3 Reasons why I gave up the Ghost

April 25, 2016

This's about why I quit paying $10/month for a hosted Ghost blog and migrated everything back to a self-hosted WordPress blog. It wasn't easy, and I lost all images in the process, but here's why I made that leap.

Getting my finances in order

$10.00 USD per month isn't much for someone in my socioeconomic class. It covers two deluxe lattés. However, I recently got hit with the Hammer of Reality, and I'm culling all unnecessary expenses. My definition of "unnecessary" got a big revision. As someone who makes roughly six figures a year, I can afford to spend money on things that have no real bearing on my happiness but satisfy temporary impulses. But I don't want to do that anymore. My family (id est, my dad) has always done that, and I inherited that behavior. But I'm not cool with it anymore. Not when over 30% of my take-home income is spent on debt. So, with the teachings of Dave Ramsey once again firmly in my mind, and the experience of life recently burned in there, I'm improving the efficiency of my expenses. In this case, that means self-hosting my blog, since I already pay for a Digital Ocean droplet to host other sites I manage.

WordPress is more mature

Over the past year, not much has changed with Ghost. It's still the same basic Markdown-based blog engine that it was two years ago. Its market share (and, more importantly, developer mind share) has not significantly increased. By comparison, WordPress has seen thousands of new plugins, hundreds of new themes, and unmeasurable numbers of code contributions to plugins, themes, and WordPress core over the same time period. I could hate WordPress. It's written in PHP and follows code practices that are a decade out of date. However, I must recognize the stability of the platform, and the passion and strength of its community. There are a number of people much smarter and more experienced than myself who've made significant contributions to WordPress just over the past year. When it comes to maintaining a system on your own, the predictability and resilience of that system are very important metrics to consider.

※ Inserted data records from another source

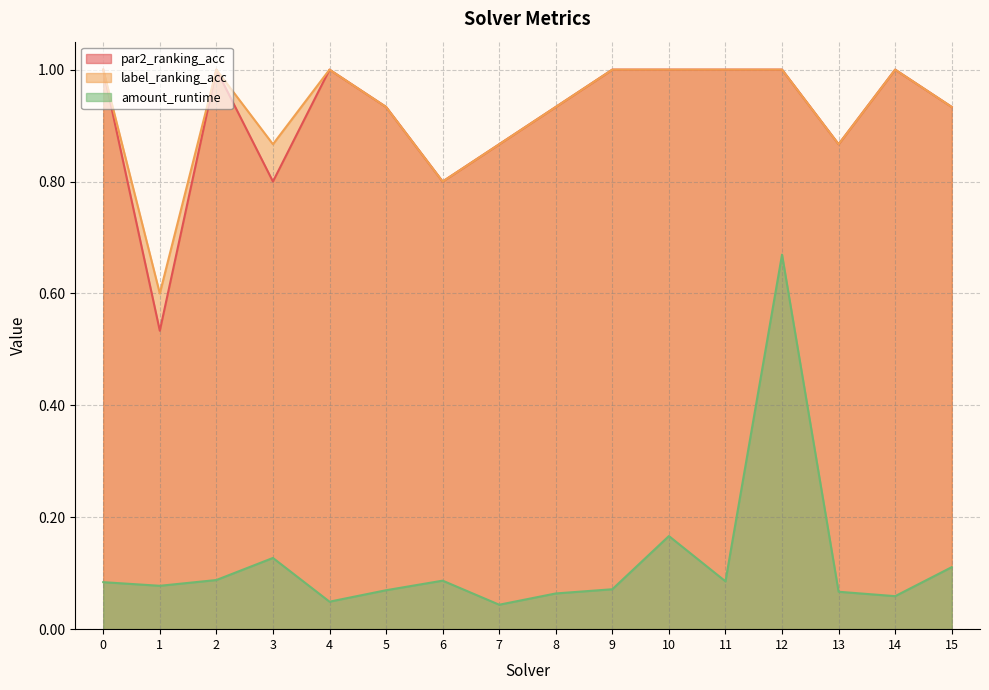

What is the total value across all series at 5?

1.9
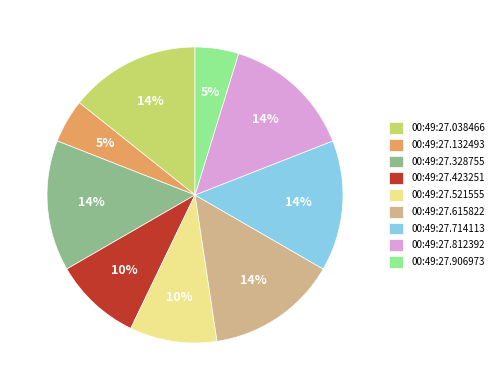

To the nearest percent, what percentage of the pie is 00:49:27.615822?

14%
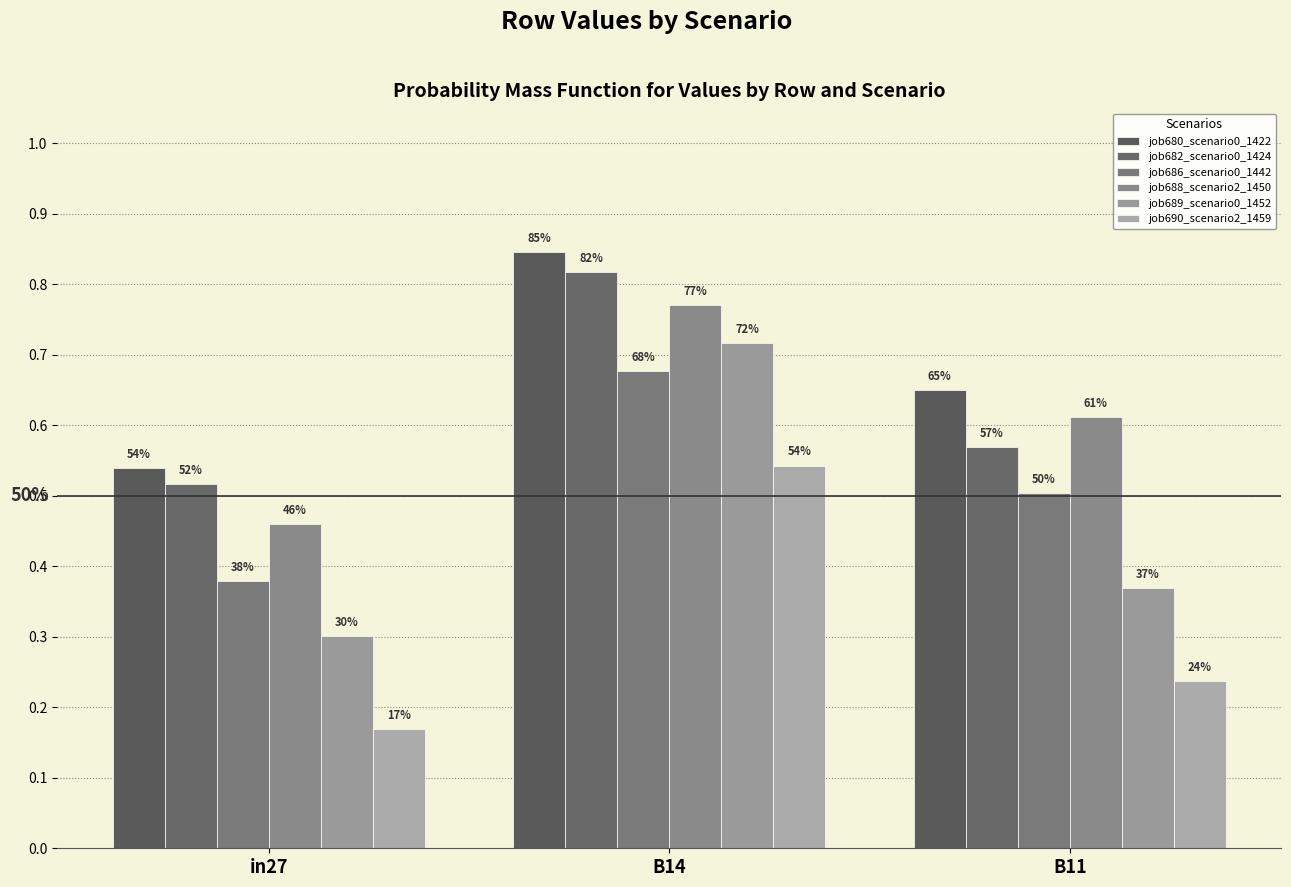

What is the spread (max minus min) of values at in27?

0.4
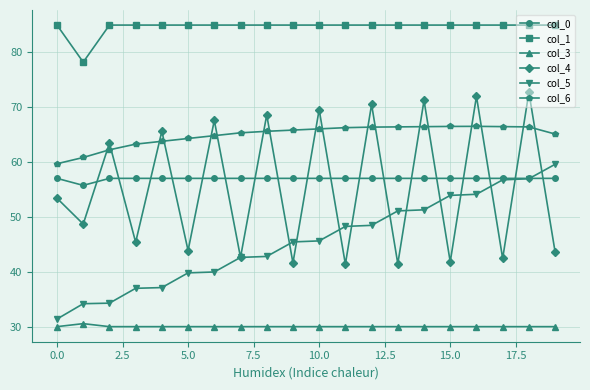

How many categories are shown in the chart?

20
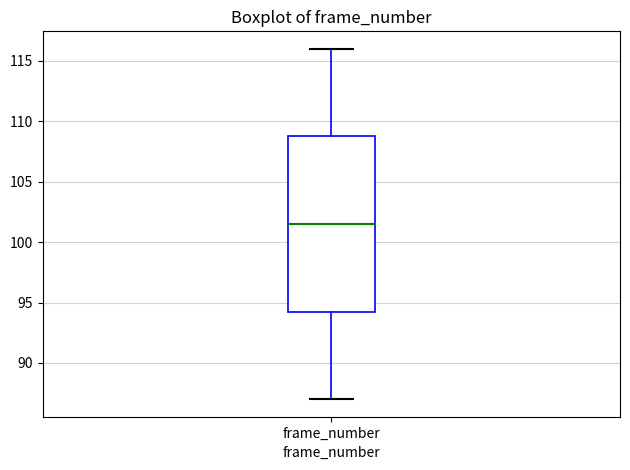

Transcribe this box plot: give where the median line is, the range the box spans, and where the two whiskers end, as read against the y-axis. The values are not printed on the chart, so give them approximately, as read against the axis.

median 101.5, box 94.5 to 109.0, whiskers 87.0 to 116.0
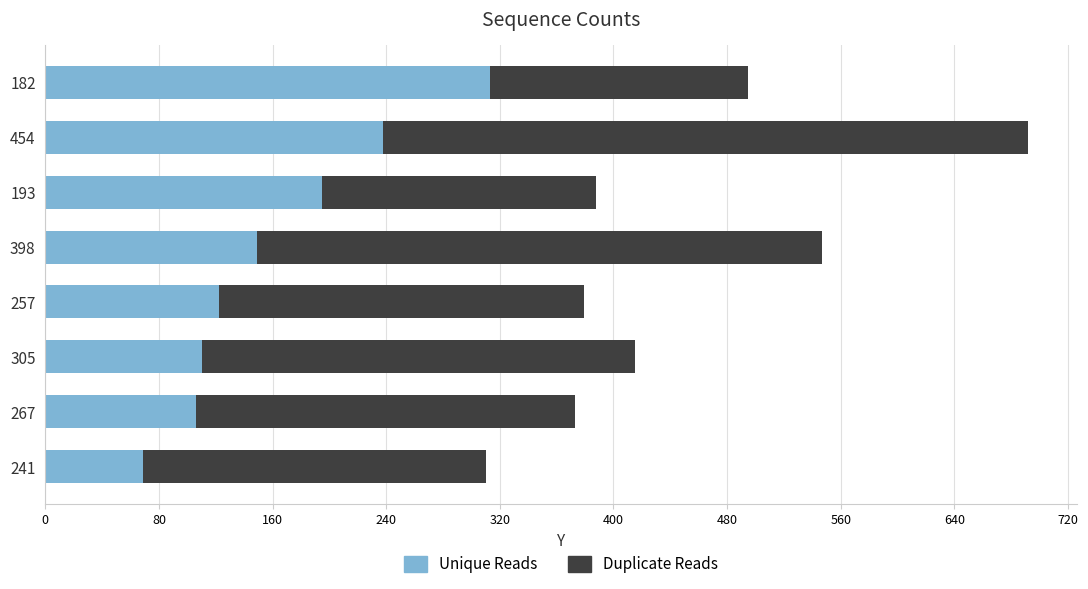

At which category is the sum across all series the highest?

454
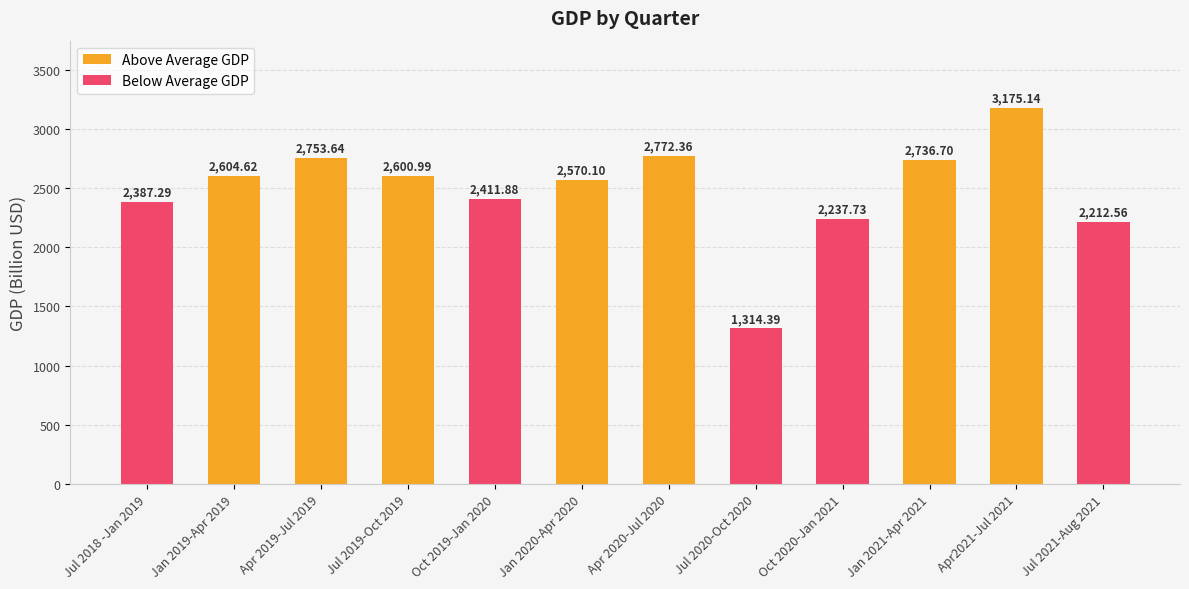

What is the value of the 5th bar from the left?

2411.9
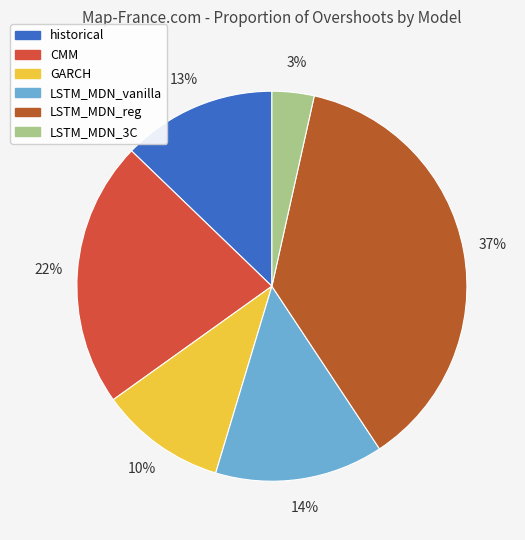

How many segments does this pie chart have?

6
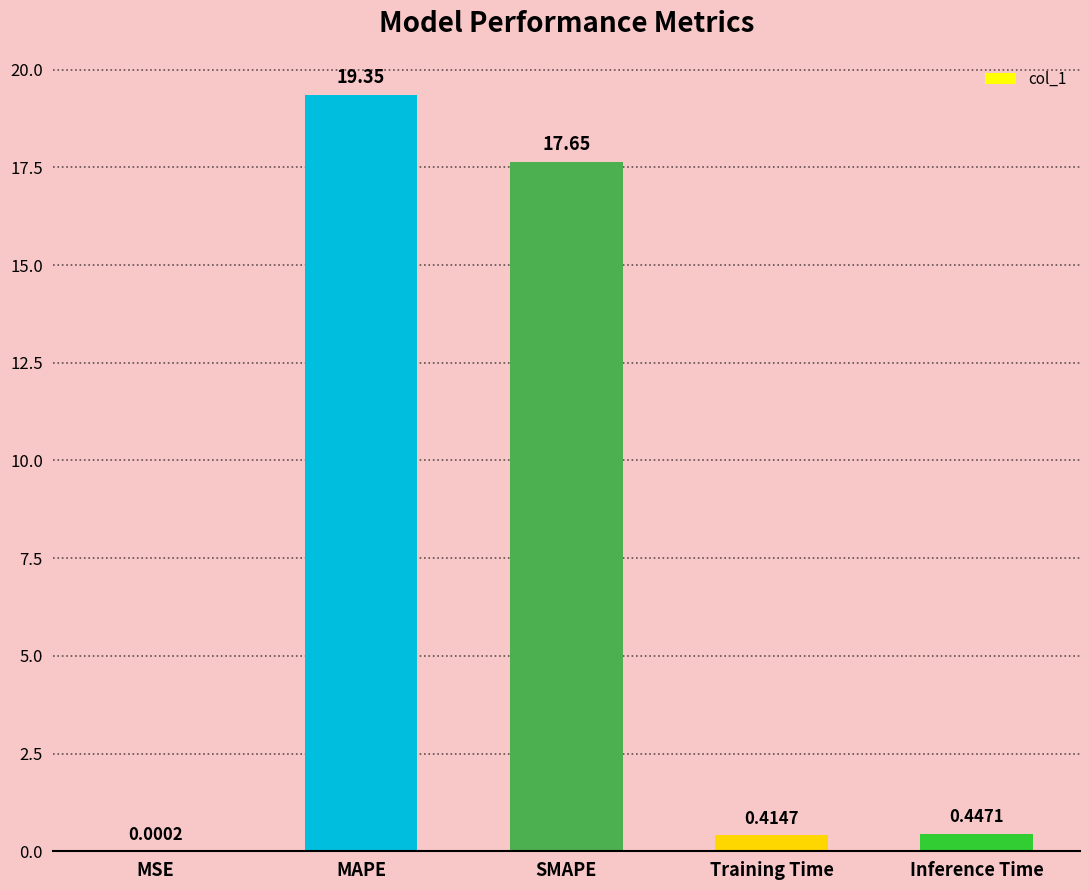

True or false: the data shows 24.2 at SMAPE.

False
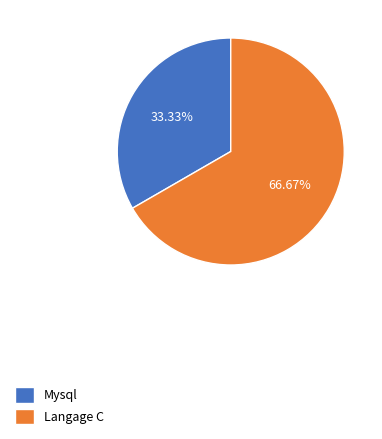

Between Mysql and Langage C, which is larger?

Langage C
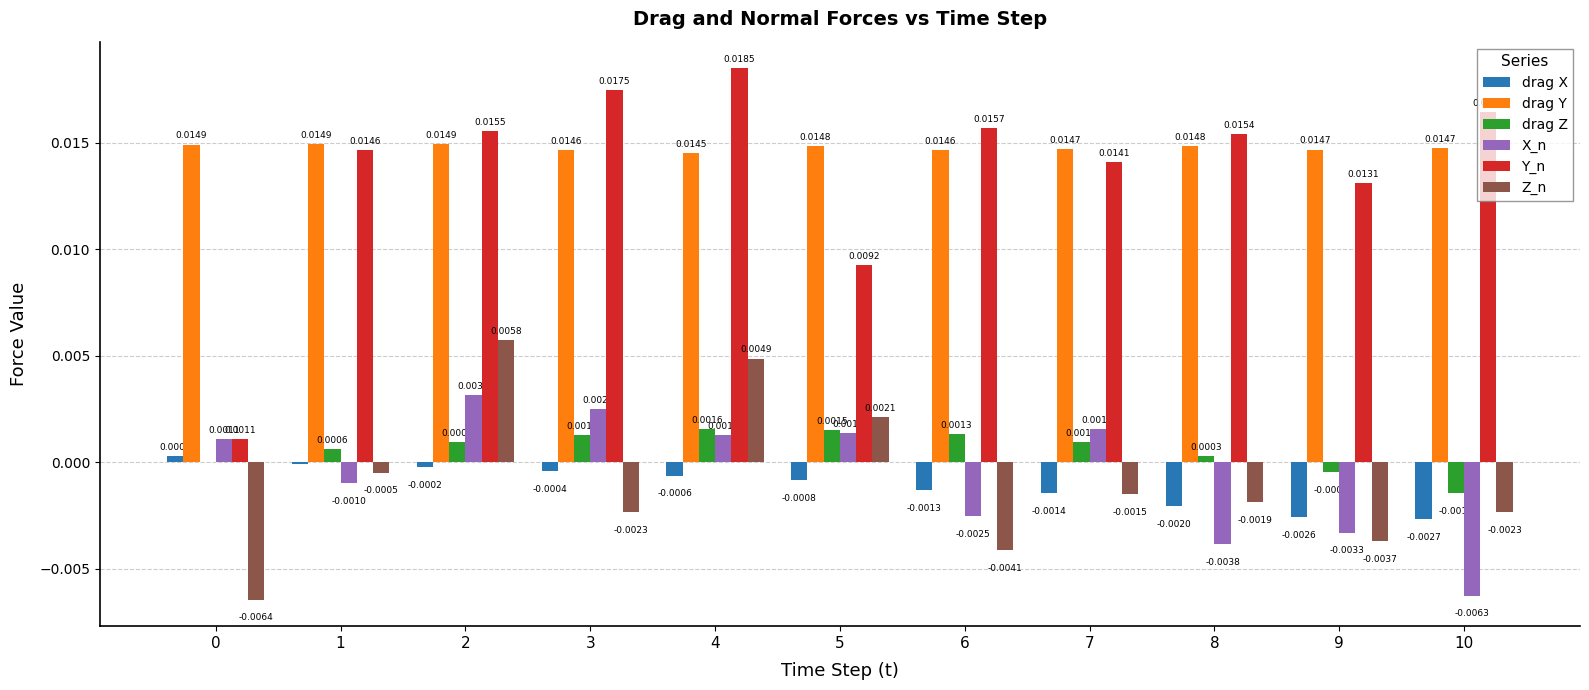

Which label corresponds to the largest value in the chart?

4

I am in full control of my content

This is not really so much a dig on Ghost as it is a dig on self-hosting versus hosted blogs. My reason for going with a self-hosted WordPress blog is the same reason I discounted going with WordPress.com hosting. I run the database behind the blog. I am in full control of every byte stored there. Whether it's backed up or not, where it's backed up, how it's backed up, that's all in my realm of control. I determine the version of PHP, the version of MySQL, and the version of Linux that hosts it all. I alone control access to the server, and how incoming (and outgoing) connections are treated. As someone who's spent the last year and a half as a site reliability engineer/manager, that has suddenly become of vital concern to me. And renting a VPS (Virtual Private Server) is much different than trusting someone else to manage your environment for you. The next step up, fully controlling the environment from bare metal on up, is too expensive for someone like me to handle on my own.

So, to sum up (or TL/DR)...

I changed back to self-hosted WordPress from Ghost because A) I spend less money, B) I believe that WordPress is more likely to be supported in the future, and C) I like being able to control (almost) every aspect of how my blog exists.